New Project: Diasporic connections and the making of “Global Britain”

What Britain’s entanglements with (post)colonial diaspora can tell us about the politics of “Global Britain” and its imperial legacies.

Two students studying in a library

This new project, led by Dr. Catherine Craven, will examine the politics of British state and nation building in the era of “Global Britain”, showing how it is shaped by “Imperial Britain” and its legacies.

Since its launch in 2018, the UK’s Global Britain strategy has been subject to much contestation, yet it remains misunderstood in the scholarship. While some problematise “Global Britain” in analyses of geopolitical relations or the UK’s post-Brexit immigration regime, most fail to consider that it is an imaginary forged through empire that goes beyond contemporary nation-state relations. Instead, this project will build on Global Historical approaches which point to the persistent colonial logic of racial exclusion as the driving force of British migration politics, demonstrating the enduring impact of capitalism and empire. However, where this scholarship tends to underestimate the power of diaspora and migrant populations, this project will develop a relational approach, which regards states as constituted through the mobile populations they seek to govern.
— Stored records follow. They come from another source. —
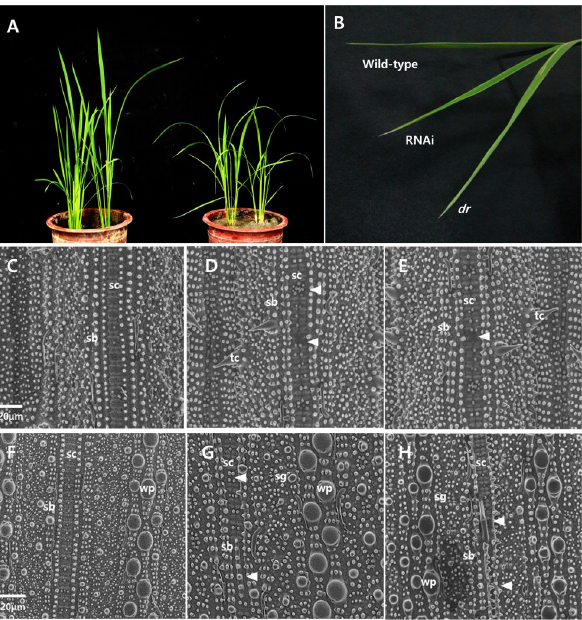
Fig 8. Comparison of the wild-type, dr mutant, and the RNAi plant leaf epidermal phenotypes using SEM (100 × magnification). (A) Overall shape of plants on 60-day-old in the wild-type (left) and the RNAi (right). (B) Comparison leaf shape in the wild-type, RNAi and the dr mutant. (C, D, E) The adaxial surface in the wild-type, RNAi and the dr mutant. (F, G, H) The adaxial surface in the wild-type, RNAi and the dr mutant. sb; silica body, sc; silicified dumbbell- shaped cells, sg; stomatal guard, pr; protuberances, tc; trichome, wp; wart-like protuberance. Arrow heads indicate undeveloped or degraded silica cells. Bars = 20 μ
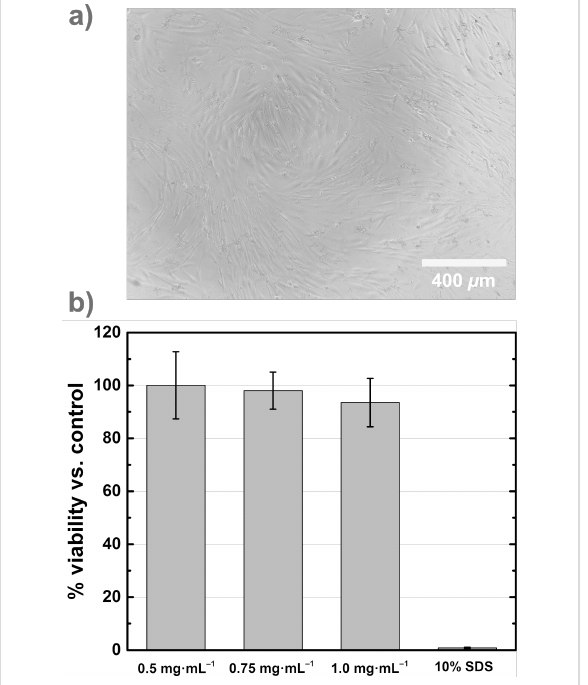
Figure 7: a) Representative microscopic image of hdF 24 h after treat- ment with the NPs ( c = 1 mg·mL − 1 ). b) Cell viability 24 h after adding CaF 2 :(Tb 3+ ,Gd 3+ ) NPs at concentrations between 0.5 and 1 mg·mL − 1 to hdF. 10% SDS was used for the positive control. All samples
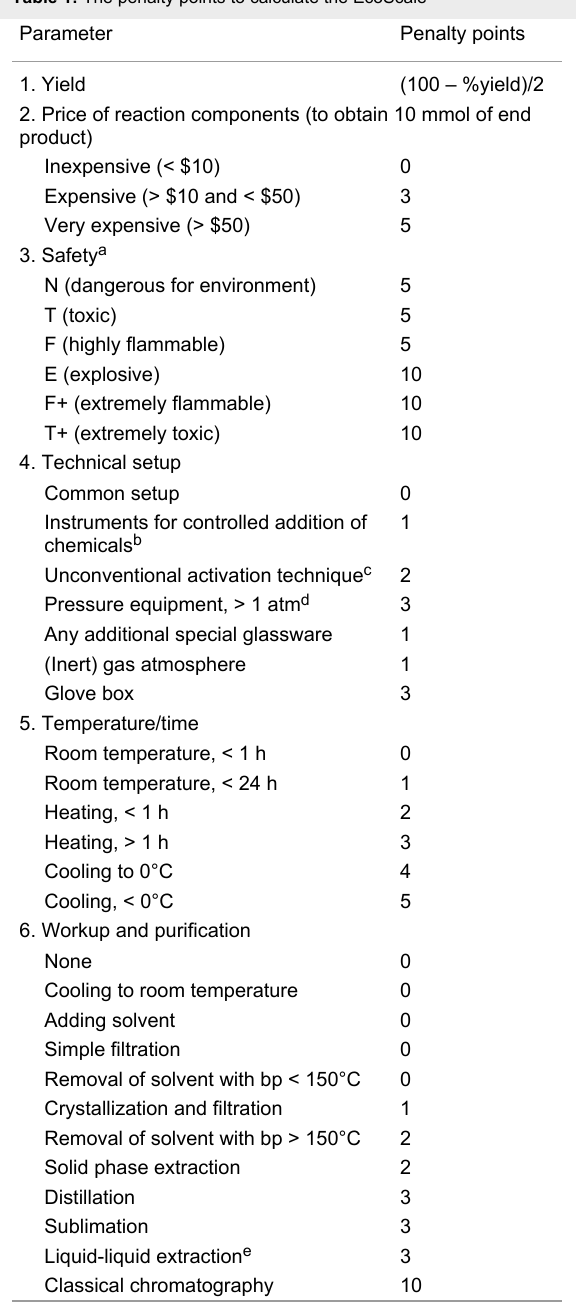
Table 1: The penalty points to calculate the EcoScale Parameter Penalty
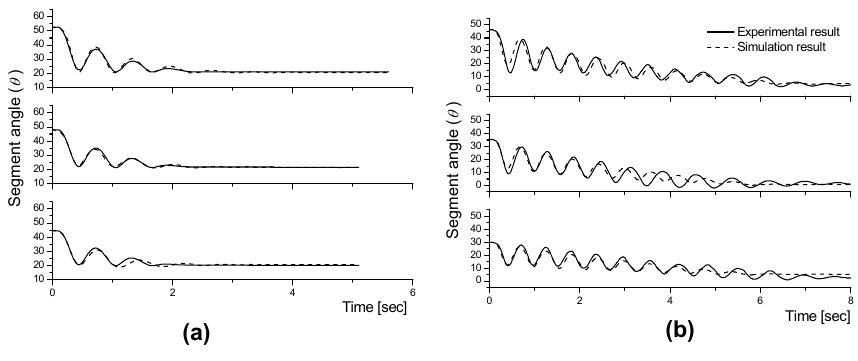
Fig.5. Simulated and experimental pendulum trajectories of two participants with the smallest NRMSE (a) and the greatest NRMSE (b).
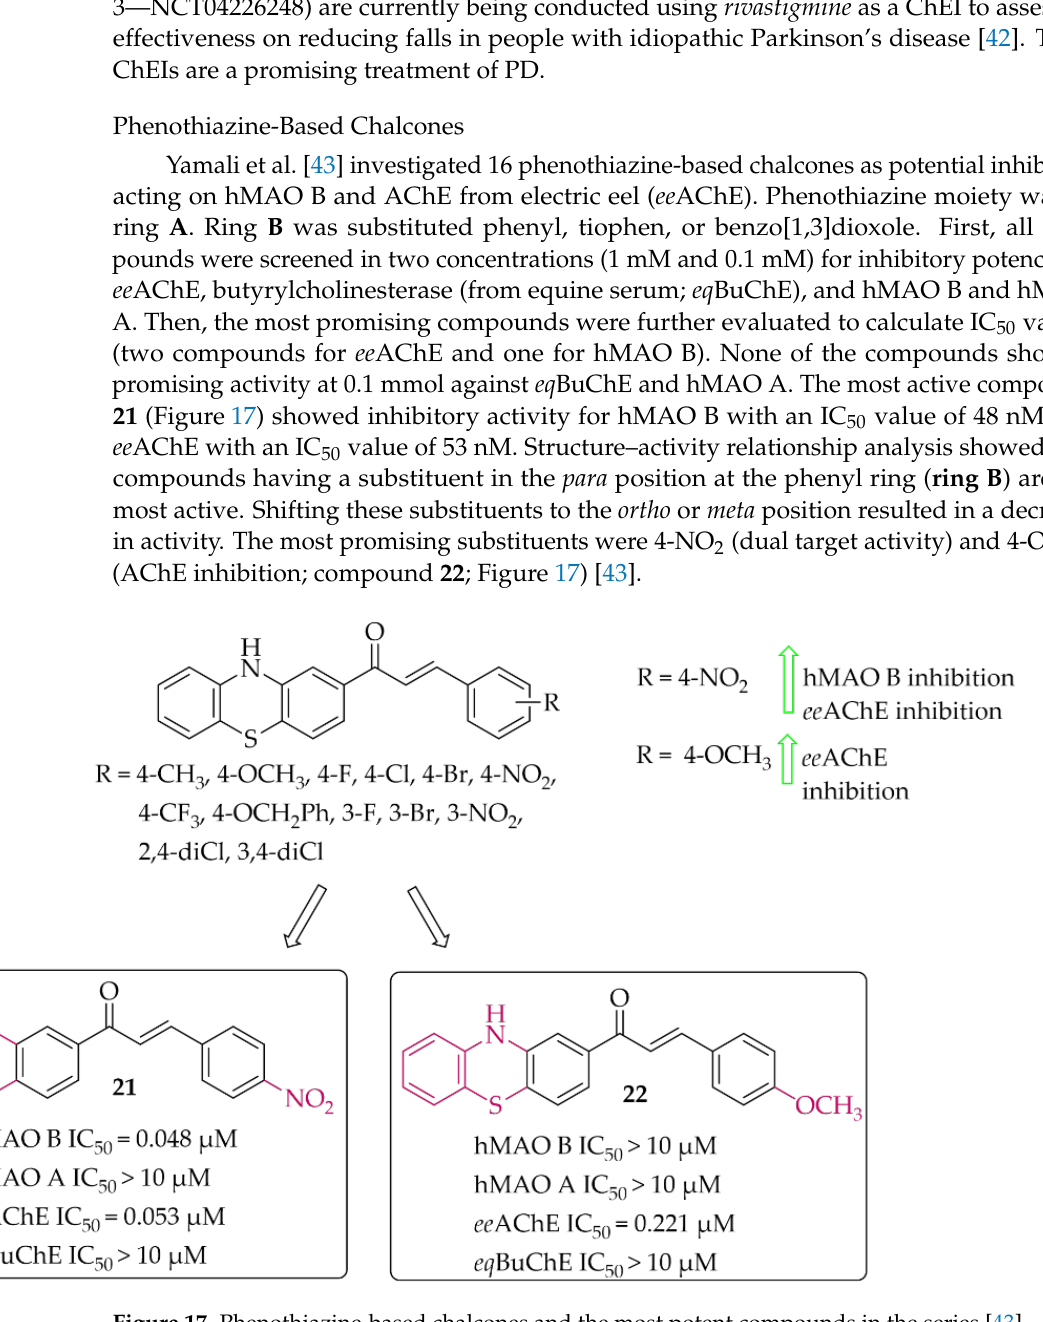
Figure 17. Phenothiazine-based chalcones and the most potent compounds in the series [43].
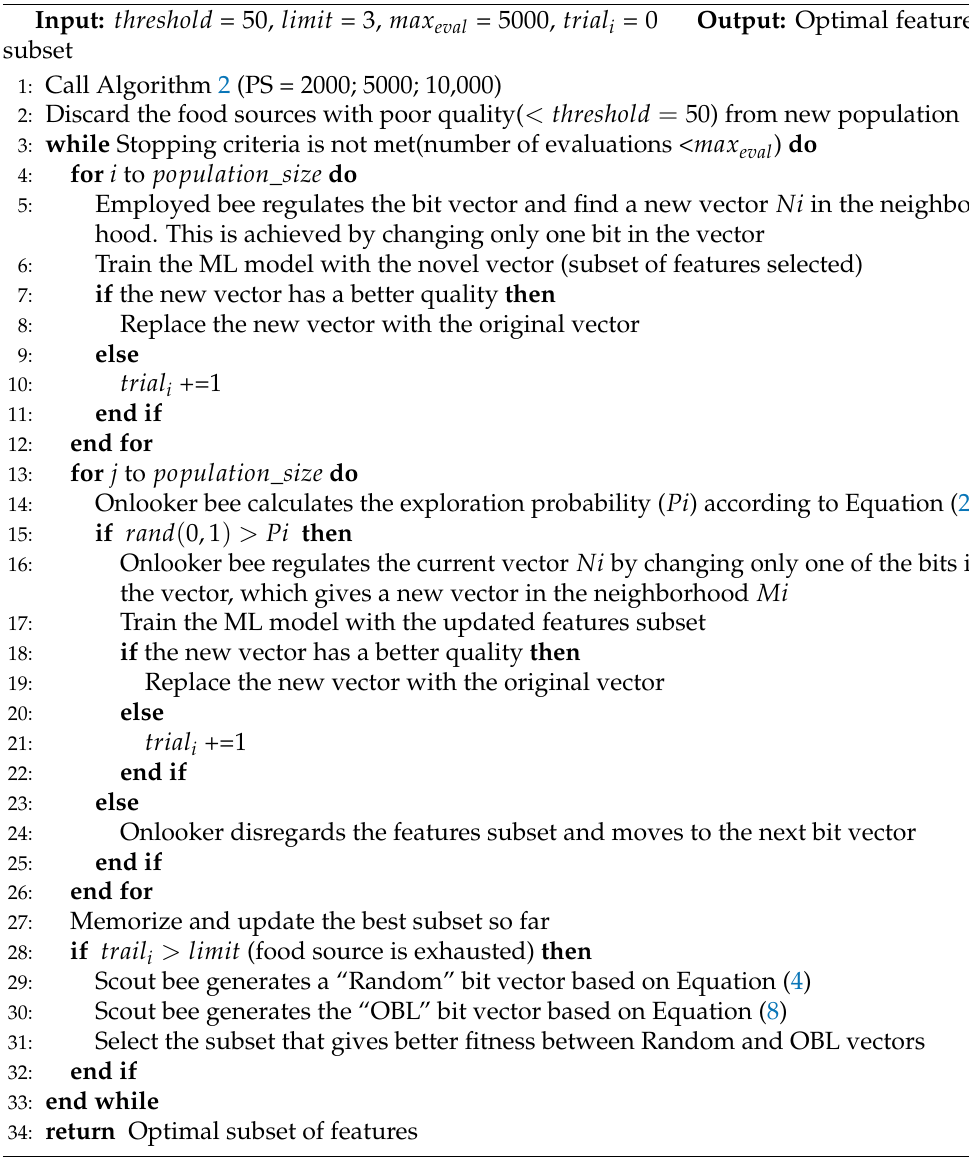
Algorithm 3 Proposed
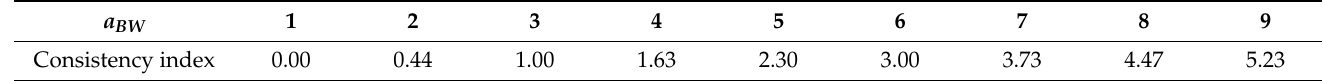
Table 6. Consistency index.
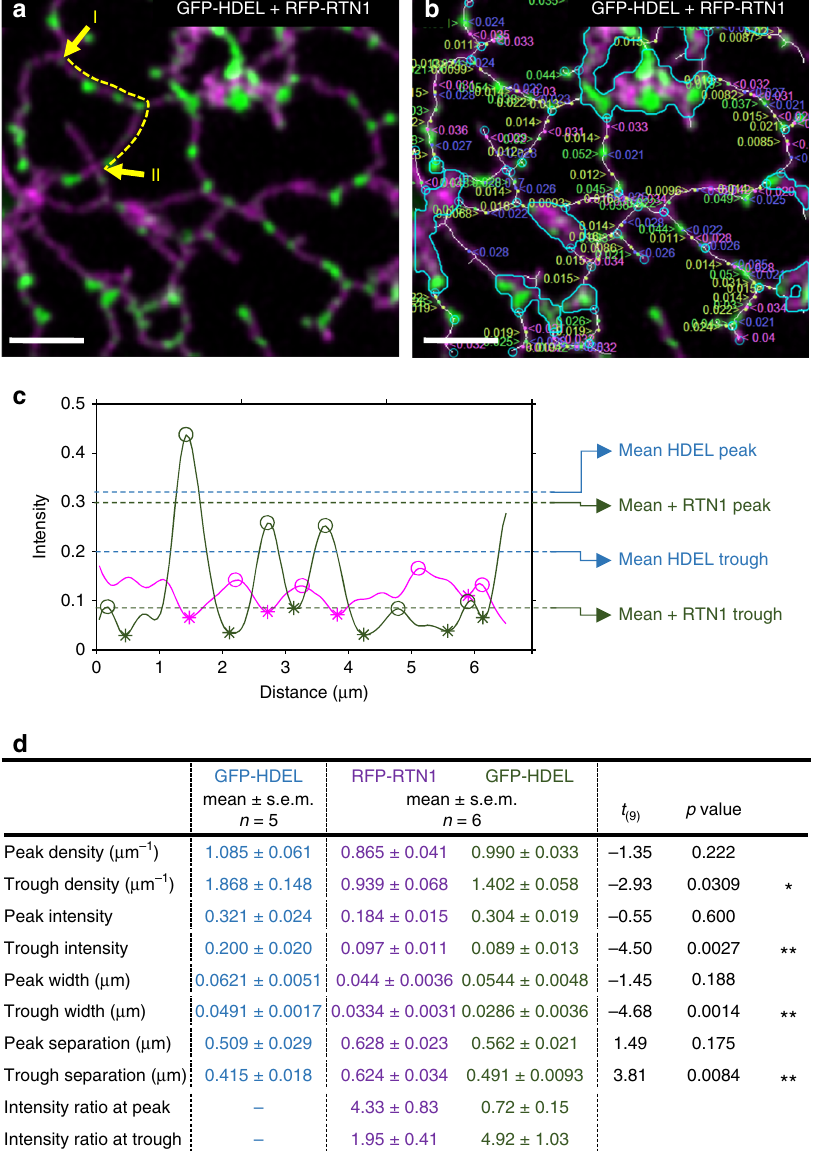
Fig. 2 ER tubule morphology analysis. a A merged two-channel confocal optical section following transient over-expression of RFP-RTN1 (magenta) and GFP-HDEL (green) in tobacco leaf epidermal cells. b Automatic measurement of peaks and troughs for both RFP-RTN1 (left justi fi ed labels, peaks in magenta, troughs in blue) and GFP-HDEL (right justi fi ed labels, peaks in green, troughs in yellow). The underlying pixel skeleton is superimposed in white and the position of nodes indicated in cyan. Cisternae are also outlined in cyan. c Selected trace analysis between the yellow arrows in ( a ) showing the relative intensity for RFP-RTN1 (magenta) and GFP-HDEL (green), with the position of the peaks (open circles) and troughs (asterisks) indicated. The average values for peaks and troughs for the HDEL signal across all experiments are indicated in the presence and absence of RFP-RTN1. d Summary of tubule morphology metrics (mean ± s.e.m.) for GFP-HDEL alone ( n = 5) and co-expressed with RFP-RTN1 ( n = 6), with T -test statistic, associated p -value and signi fi cance, where * p < 0.05 and ** p < 0.01. All scale bars = 5 µ m. Source data are provided as a Source Data fi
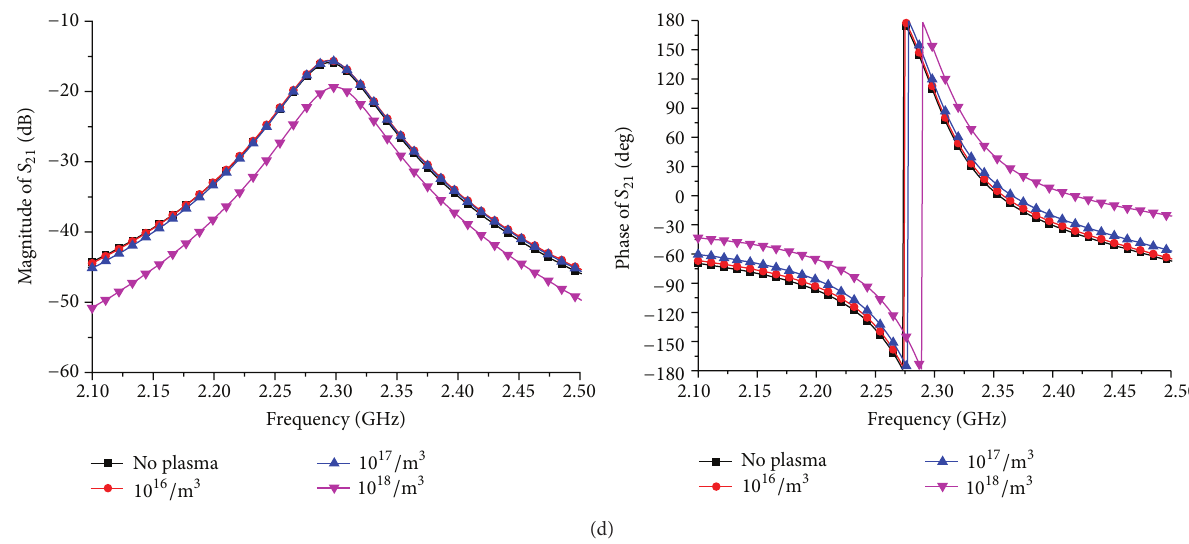
Figure 6: (a) Mutual coupling coefficient ( ] = 0.1 GHz) of adjacent elements. (b) Mutual coupling coefficient ( ] = 1 GHz) of adjacent elements.(c)Mutualcouplingcoefficient( ] = 5 GHz)ofadjacentelements.(d)Mutualcouplingcoefficient( ] = 20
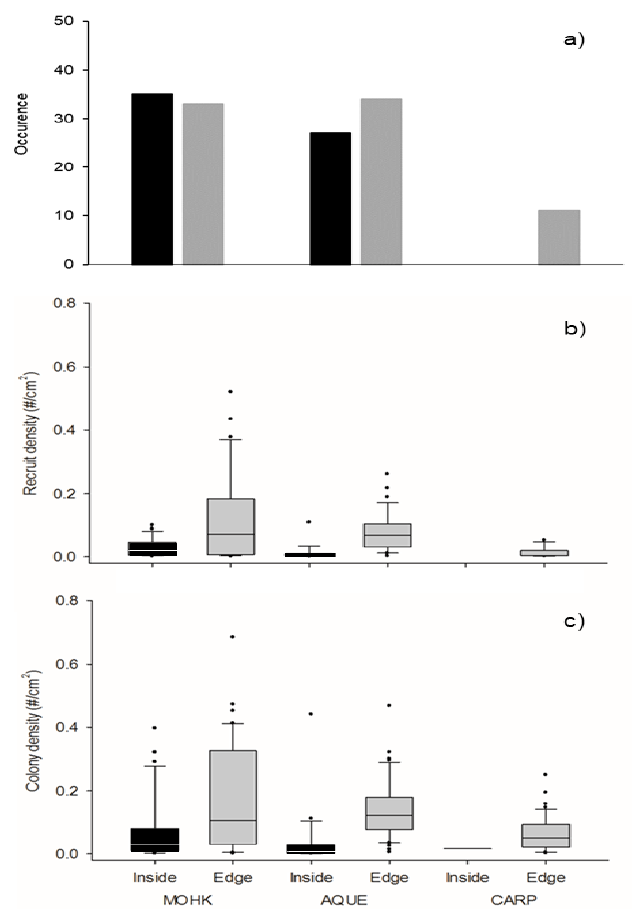
Figure 2. ( a ) Occurrence of Membranipora recruits on kelp blades, ( b ) density of Membranipora recruits on occupied blades, and ( c ) density of all Membranipora colonies on kelp blades. Grey bars indicate edge locations and black bars indicate interior locations at the three sites. Box plots show the median (central line), 25th and 75th percentiles (bottom and top of bars), and 5th and 95th percentiles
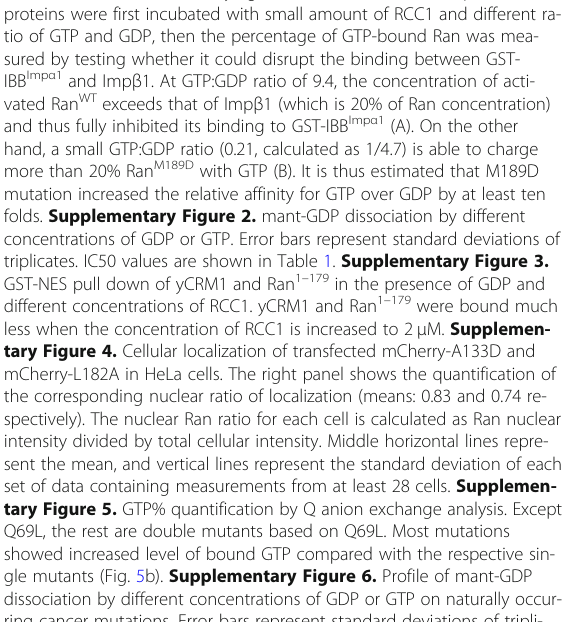
cates. Supplementary Figure 7. Cancer mutations P184S and H30Y might inhibit RanBP1 binding. Shown is the Ran-RanBP1 complex in pdb 1K5G. RanBP1 is shown as an electron static surface potential map. Ran is shown as cartoon representation. P184 and H30 are shown as sticks. Sup- plementary Figure 8. Cellular localization of cancer mutants in trans- fected HeLa cells. Ran was fused with an N-terminal mCherry fusion. The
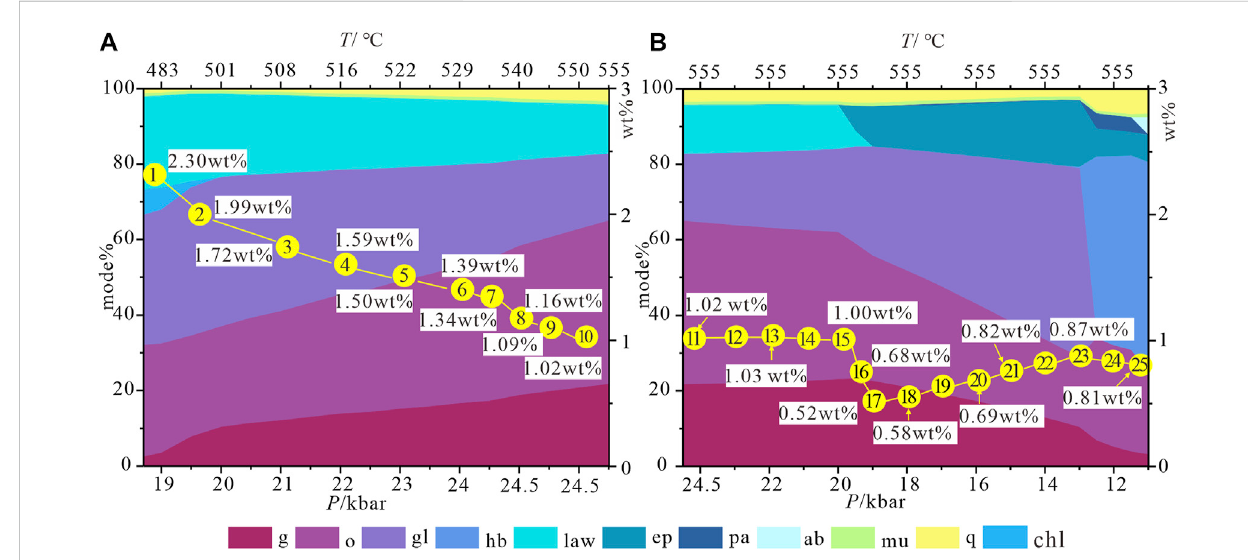
FIGURE 8 Modal variations for different phases (mode%) and corresponding H 2 O content (wt%) saturated for relevant assemblages from g + o + gl + chl + law + q + mu (A) to g + o + ep + hb + pa + pl + q + mu (B) along the inferred P – T path in Figure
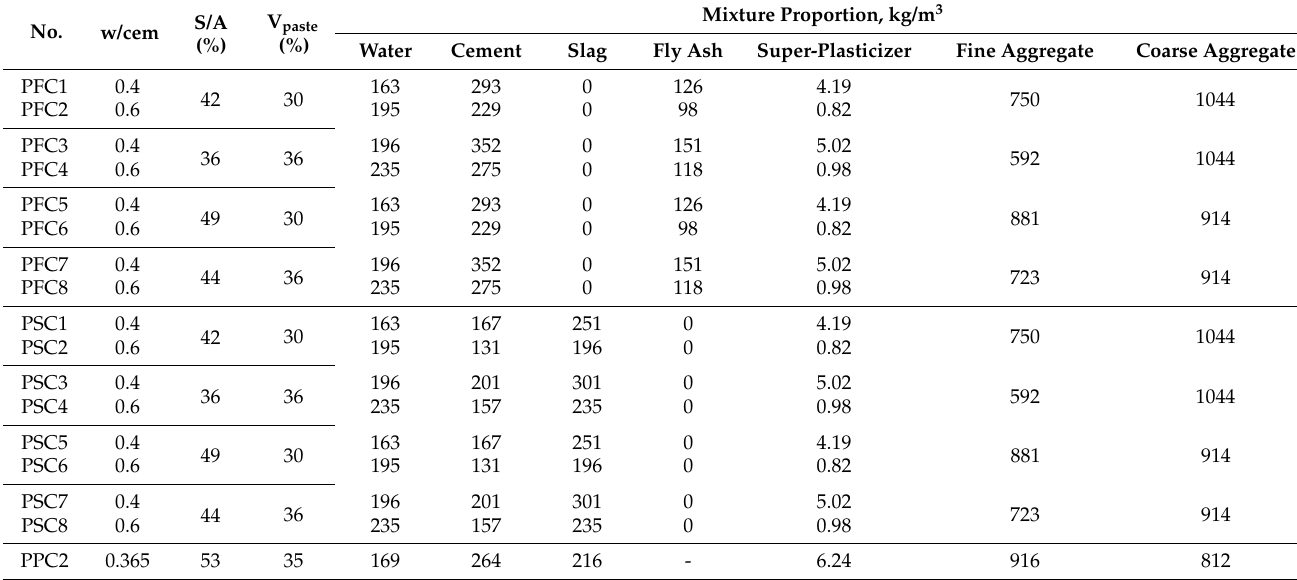
Table 8. Pozzolanic concrete mixture proportions collected from the relevant studies for verifying the applicability of the unified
It will do so by centring relations between the British state and three specific diasporic formations that are presently negotiating their position in the Global Britain project: Tamils, Hongkongers, and Chagossians; three communities that have emerged through Britain’s imperial history and broader postcolonial politics. The study will combine analysis of contemporary global political connections and entanglements between diaspora mobilisations and the British state, with re-readings of historical accounts to reveal previously hidden connections. In doing so, the project intends to make “Global Britain” meaningful as a way of reading how the UK deals with the political consequences of its past.

The project is funded by the Leverhulme Trust’s Early Career Fellowship scheme and will run from October 2023 until September 2026.